On Mon, 2020-10-26 at 16:54 -0600, Tom Tromey wrote:
> > > In this patch, I chose to try to handle weird leb128 encodings by
> > > preserving their values when possible; or returning the maximum value
> > > on overflow.  It isn't clear to me that this is necessarily the best
> > > choice.
> 
> Mark> I think it is a good thing to accept "padded" leb128 numbers, but
> Mark> probably up to a point. The padding will probably be either mod-4 or
> Mark> mod-8 bytes. So lets at most read up to 16 bytes total.
> 
> Now I think all this is just overkill.  Actually-existing leb128
> relocations (see commit 7d81bc93 in binutils) seem to shrink the
> representation.  There was some talk in the Rust leb128 decoder issues
> about this topic, but that was a wish-list thing possibly for wasm -- so
> not exactly a need.

OK. Lets drop it then. It wasn't really supported earlier (not for more
than 10 bytes anyway). So it shouldn't regress anything.

> Mark> Is the really just (1u << (8 * 8 - 7 * 9)) - 1 = (1u << 1) - 1 = 1
> Mark> So we are really only interested in the lowest bit?
> 
> Yeah.  We could hard-code that if you prefer, but I wrote it this way to
> pretend that maybe the types in the code would be changed (widened) some
> day.

I would like at least a comment.

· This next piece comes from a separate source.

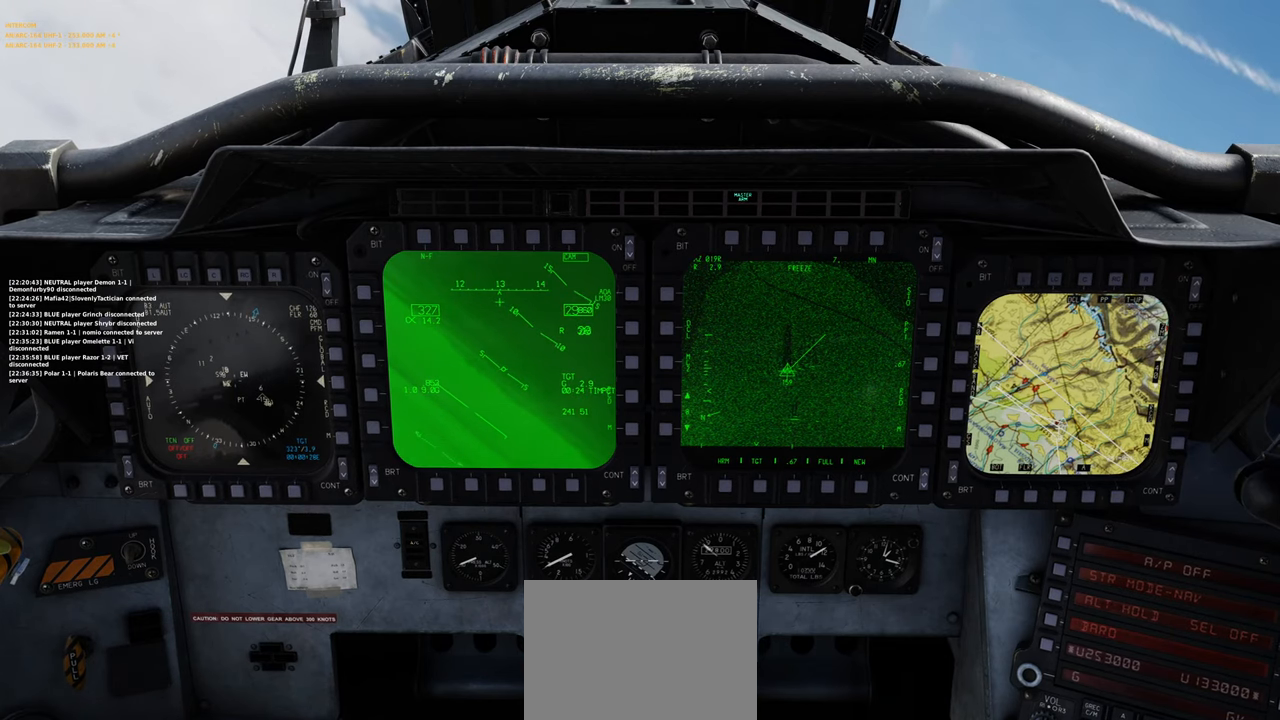
{"buttons": [], "left_stick": "center", "right_stick": "center", "events": []}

It took me a while to see it really
was just 1, and it might not be immediately clear why that is the
correct value.

> > > +  if (unlikely (value == UINT64_MAX))
> > > +    return INT64_MAX;
> 
> Mark> Here you need to help me out a bit, wouldn't UINT64_MAX also be the
> Mark> representation of -1?
> 
> Yes.  Normally in sleb128 I guess -1 would be written {0x7f}.  However
> one could write it with any number of 0xff prefix bytes first.  This
> weirdness is one reason I changed my mind on handling over-long leb128
> sequences.
> 
> I guess the only solution here is to write 2 copies of each function.

That is what I would do, simply because I get headaches when trying to
reason about these kind of signed/unsigned conversions. Of course you
would still have some of that in the sleb128 variant because you'll
have to use unsigned arithmetic and cast to signed at the end.

> Mark> But what I don't fully understand is how this works with a
> "padded"
> Mark> leb128, won't we possibly forget to negate in that case?
> 
> It isn't clear to me what to do when a sleb128 specifies more than 64
> bits.  Another reason perhaps to avoid this area.

There is not much we can do, except flag it as overflow. Any constant
value in DWARF that represents a > 64bit value is problematic (see for
example the DWARF5 DW_FROM_data16, which the spec claims is a
"constant", but we have to treat it as block form).